Data section:

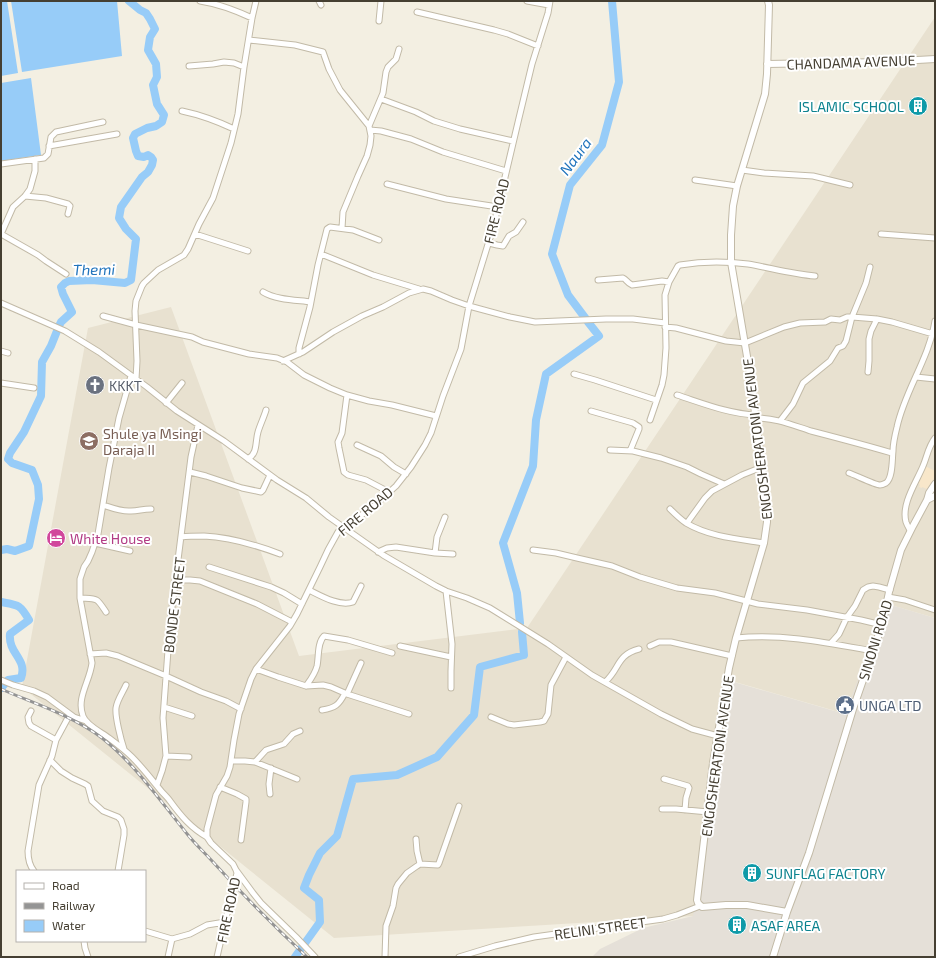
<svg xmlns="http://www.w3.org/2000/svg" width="936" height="958" viewBox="0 0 936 958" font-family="'Exo 2',sans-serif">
	<rect width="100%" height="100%" fill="#f3efe2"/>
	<!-- residential -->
	<path fill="#e8e1d0" d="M935 17V618L891 605 846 714 735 682 694 916 334 938 22 687 88 328 171 307 299 656 527 628Z"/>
	<!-- commercial -->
	<path fill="#f8e7ca" d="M925 466 935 471V477L927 489 922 487V488L919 487 920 485 917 482Z"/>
	<!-- industrial -->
	<path fill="#e5e0d8" d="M891 605 935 618V957H592L600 949 643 928 693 916 734 682 845 714 885 607Z"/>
	<!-- water -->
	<path fill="#97ccf8" d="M1 1H7L18 73 1 76Z
		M11 1H117L122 56 22 72Z
		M31 78 41 155 1 161V83Z"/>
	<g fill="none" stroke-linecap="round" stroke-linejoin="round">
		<!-- river -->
		<path stroke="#97ccf8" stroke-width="8" d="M586 319 568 295 552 254 570 185 602 145 619 82 612 1
			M1 550 7 549 15 551 29 546 39 499 38 485 32 470 12 463 8 459 10 453 24 432 41 396 42 362 51 346 59 326 61 322 72 312 63 294 61 287 65 283 69 281 92 280 125 283 131 280 136 239 126 229 119 218 121 207 142 177 148 172 152 165 153 160 151 157 148 155 144 157 138 156 136 151 133 138 135 134 147 128 156 126 162 122 164 115 157 104 153 85 157 77 156 64 148 50 150 37 155 29 150 19 146 13 140 10 129 1
			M1 602C18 605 20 604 29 620L10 634C8 654 28 659 21 678L8 680 1 688
			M520 623 517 593 503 543 533 466 536 420 546 374 599 336 588 322
			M295 957 320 922 319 900 304 888 309 875 320 853 337 836 353 779 397 775 437 757 474 715 480 667 524 655 522 632"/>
		<!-- minor casing -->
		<g stroke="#c2baa7" stroke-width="7">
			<path id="minor" d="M200 1C219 4 235 10 252 18
				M319 1 321 5
				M527 1 549 5
				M417 12 494 30 508 34 538 46
				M379 21 381 1
				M249 40 295 45 323 52 329 69 340 90 369 126 371 136 370 145 367 156 358 176 343 212 342 228
				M189 66 213 64 224 62 234 63 244 67
				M381 99 416 112 434 121 460 129 513 141
				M182 111C201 115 217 121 234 129
				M369 126 383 93 386 72 388 67 396 59 399 49
				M370 130 381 131 411 139 443 152 506 171
				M49 146 117 134
				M1 164 44 158 48 154 51 137 56 132 103 122
				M742 170 764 173 813 176 850 185
				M695 180 737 186
				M387 184 446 199 498 207
				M25 196 46 198 68 204 70 206 68 214
				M1 234 13 207 25 196 30 189 35 171V159
				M1 234 38 255 46 261 66 274
				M195 234 248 251
				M881 234 935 238
				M489 243 497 245 503 246 509 236 516 232 523 222
				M321 254 373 275 419 289
				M598 280 623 278C626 279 627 283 632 285L662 281 669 282
				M263 292C276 300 296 300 311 302
				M1 303 65 331 99 352 147 387 177 411 224 441 277 480 306 498 329 517 383 555 436 586 446 591 467 598 490 608 548 644 592 675 661 714 692 729 718 736
				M103 316 136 325 192 337 203 342 249 354 277 358 287 362 304 375 330 388 347 395 369 401 392 405 436 416
				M665 327 676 328 726 341 745 343 784 327 800 323 825 322 831 319 840 320 847 317H852L877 319 892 322 933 334
				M1 351 8 353
				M299 354V348L310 307 318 265 327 229 330 227 353 230 379 240
				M283 361 303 352 333 332 362 316 383 307 409 293 423 289 431 291 452 300 469 306 510 317 535 322 606 319H633L665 323
				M868 372 869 361V339L871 331 877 319
				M574 374 595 380 656 400
				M131 376 119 418 109 468 98 534 92 552 88 561 84 567 80 579V598L92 663C90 681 76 698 83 716 86 725 101 732 109 738 117 744 125 750 132 757 143 768 152 780 162 792 165 795 168 798 170 801 181 816 191 828 207 837
				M916 377 935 379
				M136 379 137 361 135 311 136 301 142 286 144 283 158 270 184 255 188 249 199 224 213 198 231 143 238 114 244 67 252 18 256 1
				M1 383 34 388
				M347 395 342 433 338 442 339 448 344 472 348 475 366 480 389 492
				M677 395C702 403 729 414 756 415
				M166 403 182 383
				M591 411 633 423 639 427V429L630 451
				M756 418C776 418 792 425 811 431 838 438 865 445 892 453
				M650 420 662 385 664 375 666 348 665 295 669 282 678 266 680 265C703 261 725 261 748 264 771 268 792 274 815 276
				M780 421 793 404 803 383 830 361 838 348 843 346 846 341 852 317 866 283 870 267
				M357 445 381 456 394 467 406 474
				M610 450 633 451 661 458 687 467 701 474 724 484
				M248 459C258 453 255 442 258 432 260 425 264 417 266 410
				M190 472 206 476 242 488 261 492 263 490 270 475
				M849 473C855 475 875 485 880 485 882 485 884 484 886 483 893 478 892 459 893 451 893 443 895 435 897 427 905 390 929 359 935 321
				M103 505C112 508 122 512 131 511 139 511 142 509 151 509
				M670 509C675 514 680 519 686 523 710 537 738 539 764 543
				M687 523 705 498 712 491 742 475 762 467
				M910 530C909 528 907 525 906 522 901 504 916 483 923 466 927 457 928 447 935 438
				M181 537C189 536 196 536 204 536 229 537 256 545 280 554
				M95 543 130 551
				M533 550 556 553 577 558 612 566 640 577 677 588 715 593 758 604 807 610 861 620 882 625
				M378 552 387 548 396 547 435 553 453 554
				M435 553 437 537 445 517
				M209 567 271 587 284 593 302 604
				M175 580H190L200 581 257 604 292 622
				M309 590C321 596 340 607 353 602L361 586
				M446 591 452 644 451 671V688
				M888 597 905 600 935 610
				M80 598C98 599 96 597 106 612
				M736 638C782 633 829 643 873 651
				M831 643 839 634 847 617 855 606 863 590 868 587 873 586 879 587 890 590
				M400 646 451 657
				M650 646 659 642H671L732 656
				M90 654 106 653 118 656 166 676 201 692 226 701 241 709
				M256 669 278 677 306 686 323 685 331 687 347 694 409 714
				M1 680 13 685 34 691 47 697 74 717 86 721
				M605 682C620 669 616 655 639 649
				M306 686C311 679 315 674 317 666 319 657 317 643 324 636L348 640 392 653
				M347 694 361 663
				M164 707 192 716
				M322 710C335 708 339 705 345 693
				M31 711 28 717 29 723 31 726 56 740
				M491 717 508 724 514 725 540 722 544 721 548 714 551 685 566 657
				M124 749C121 740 115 717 116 708 117 700 123 692 126 685
				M166 756 189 757
				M50 760 61 771 72 778 85 784 88 786 92 801 103 811 118 817 121 820 124 829V835L118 871
				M231 761H245L255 762 297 779
				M255 762 266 750 284 744 293 734 300 731
				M664 779 688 786 689 788 686 798 685 810
				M157 785 162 771 166 756 163 718 170 623 191 457 198 425
				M220 787 237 794 246 799V802L241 840
				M270 794 269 784 271 768
				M662 809H676L708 812
				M416 839 417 851 420 864
				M236 870 253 893 261 903 296 937 315 957
				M34 871C29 865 28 859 28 851L39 785 52 756 56 740 70 714
				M145 931 172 939 190 934 207 925 225 922
				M84 941 85 948 88 957
				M168 957 172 939
				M217 957 225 922 234 886 237 873 236 870 233 864 211 843 207 837V829L216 795 227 776 230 767 234 740 239 714 251 679 256 669 290 626 297 614 320 567 328 550 338 532 343 527 353 521 374 506 396 486 411 467 425 445 431 433 443 396 461 349 469 306 493 228 519 118 532 64 548 13 550 1
				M385 957 386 926 393 906 396 888 398 884 407 873 417 866 420 864 438 865 439 863 459 806
				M459 957 495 946 534 937 663 919 677 915 700 906"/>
		</g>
		<!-- tertiary casing -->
		<g stroke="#c2baa7" stroke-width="8">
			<path id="tertiary" d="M768 1 769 5 767 74 765 94 737 186 733 206 731 235V262L750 374 766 498 767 522 764 543 736 638 729 668 713 763 697 900 698 903 702 907 726 905H747L787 912
				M767 64 882 62 935 59
				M927 500 935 496
				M773 957 787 912 809 853 853 709 882 625 889 592 901 550 913 526 927 500 929 493 935 484"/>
		</g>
		<!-- minor -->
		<use href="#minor" stroke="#fff" stroke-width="5"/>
		<!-- tertiary -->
		<use href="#tertiary" stroke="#fff" stroke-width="6"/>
		<!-- rail casing -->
		<g stroke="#949494" stroke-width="3">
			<path id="rail" d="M1 689C35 704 71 715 102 738 136 765 161 802 188 835 196 845 205 853 213 862 243 895 274 926 307 957"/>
		</g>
		<!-- rail -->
		<use href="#rail" stroke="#fff" stroke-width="1.5" stroke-dasharray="4.5" stroke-linecap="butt"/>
	</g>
	<!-- icons -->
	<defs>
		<g id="building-disc" transform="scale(1)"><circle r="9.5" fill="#0f9aa8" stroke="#fff"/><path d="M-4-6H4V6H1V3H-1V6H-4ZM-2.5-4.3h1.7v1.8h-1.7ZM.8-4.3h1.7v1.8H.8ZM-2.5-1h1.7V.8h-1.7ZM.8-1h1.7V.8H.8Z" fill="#fff"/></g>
		<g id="church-disc" transform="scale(1)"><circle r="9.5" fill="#6b7280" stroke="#fff"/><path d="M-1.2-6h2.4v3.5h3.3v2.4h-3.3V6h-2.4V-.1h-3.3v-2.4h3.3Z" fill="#fff"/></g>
		<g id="school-disc" transform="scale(1)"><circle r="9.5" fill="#8d6e63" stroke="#fff"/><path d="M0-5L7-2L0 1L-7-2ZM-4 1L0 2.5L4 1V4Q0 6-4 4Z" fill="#fff"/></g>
		<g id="hotel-disc" transform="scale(1)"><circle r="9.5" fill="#d1479c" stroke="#fff"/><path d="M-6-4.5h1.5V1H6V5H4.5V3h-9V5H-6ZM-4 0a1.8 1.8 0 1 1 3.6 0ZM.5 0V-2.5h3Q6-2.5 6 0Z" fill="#fff"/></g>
		<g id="civic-disc" transform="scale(1)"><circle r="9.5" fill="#5c6f8a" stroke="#fff"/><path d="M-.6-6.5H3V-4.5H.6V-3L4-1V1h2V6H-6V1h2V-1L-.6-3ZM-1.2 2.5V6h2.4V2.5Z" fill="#fff"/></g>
	</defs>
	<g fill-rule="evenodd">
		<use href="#building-disc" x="918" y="106"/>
		<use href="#church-disc" x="95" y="385"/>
		<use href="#school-disc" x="89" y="441"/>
		<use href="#hotel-disc" x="56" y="538"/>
		<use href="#civic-disc" x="845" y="705"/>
		<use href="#building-disc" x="752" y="873"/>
		<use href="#building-disc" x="737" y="925"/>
	</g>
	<g text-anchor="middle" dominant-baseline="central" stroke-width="4" stroke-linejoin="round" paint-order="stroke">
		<!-- street labels -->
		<g font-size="14" fill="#453f32" stroke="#fff">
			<text transform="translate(851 62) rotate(-2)">CHANDAMA AVENUE</text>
			<text transform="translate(496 211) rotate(-76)">FIRE ROAD</text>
			<text transform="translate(757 439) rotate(-97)">ENGOSHERATONI AVENUE</text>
			<text transform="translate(365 511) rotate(-40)">FIRE ROAD</text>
			<text transform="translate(174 605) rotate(-83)">BONDE STREET</text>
			<text transform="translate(875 640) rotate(-73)">SINONI ROAD</text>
			<text transform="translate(717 756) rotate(-82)">ENGOSHERATONI AVENUE</text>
			<text transform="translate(228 910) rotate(-78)">FIRE ROAD</text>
			<text transform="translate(600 928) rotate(-8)">RELINI STREET</text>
		</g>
		<!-- culture labels -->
		<g font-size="14" fill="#0d838f" stroke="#fff" text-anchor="start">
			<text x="904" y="106" text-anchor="end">ISLAMIC SCHOOL</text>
			<text x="766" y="873">SUNFLAG FACTORY</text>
			<text x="751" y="925">ASAF AREA</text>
		</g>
		<!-- worship labels -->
		<g font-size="14" fill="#5b616d" stroke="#fff" text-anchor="start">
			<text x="109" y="385">KKKT</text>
		</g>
		<!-- education labels -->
		<g font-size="14" fill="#785e54" stroke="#fff" text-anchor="start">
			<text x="103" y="433">Shule ya Msingi<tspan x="103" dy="16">Daraja II</tspan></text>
		</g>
		<!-- hotel labels -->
		<g font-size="14" fill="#b23c85" stroke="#fff" text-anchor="start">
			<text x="70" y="538">White House</text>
		</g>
		<!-- service labels -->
		<g font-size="14" fill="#4e5e75" stroke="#fff" text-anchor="start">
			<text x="859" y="705">UNGA LTD</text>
		</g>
		<!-- water labels -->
		<g font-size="15" font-style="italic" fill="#2174bc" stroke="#fff">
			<text transform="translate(575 156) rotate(-53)">Naura</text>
			<text transform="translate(94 269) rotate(-1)">Themi</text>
		</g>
	</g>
	<!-- border -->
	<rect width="936" height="958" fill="none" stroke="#453f32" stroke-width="4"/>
	<!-- legend -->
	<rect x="16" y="870" width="130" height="72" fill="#ffffff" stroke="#b5b2ad"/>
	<rect x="24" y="883" width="20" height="6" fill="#ffffff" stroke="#b5b2ad"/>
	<text x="52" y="890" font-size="12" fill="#453f32">Road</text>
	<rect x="24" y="903" width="20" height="6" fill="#949494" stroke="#b5b2ad"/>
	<text x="52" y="910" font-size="12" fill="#453f32">Railway</text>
	<rect x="24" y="920" width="20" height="12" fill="#97ccf8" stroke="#b5b2ad"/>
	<text x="52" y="930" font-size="12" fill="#453f32">Water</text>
</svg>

Exercise objective:
Go through the material and copy out every line with "ffffff" in it.

Solution to this exercise:
	<rect x="16" y="870" width="130" height="72" fill="#ffffff" stroke="#b5b2ad"/>
	<rect x="24" y="883" width="20" height="6" fill="#ffffff" stroke="#b5b2ad"/>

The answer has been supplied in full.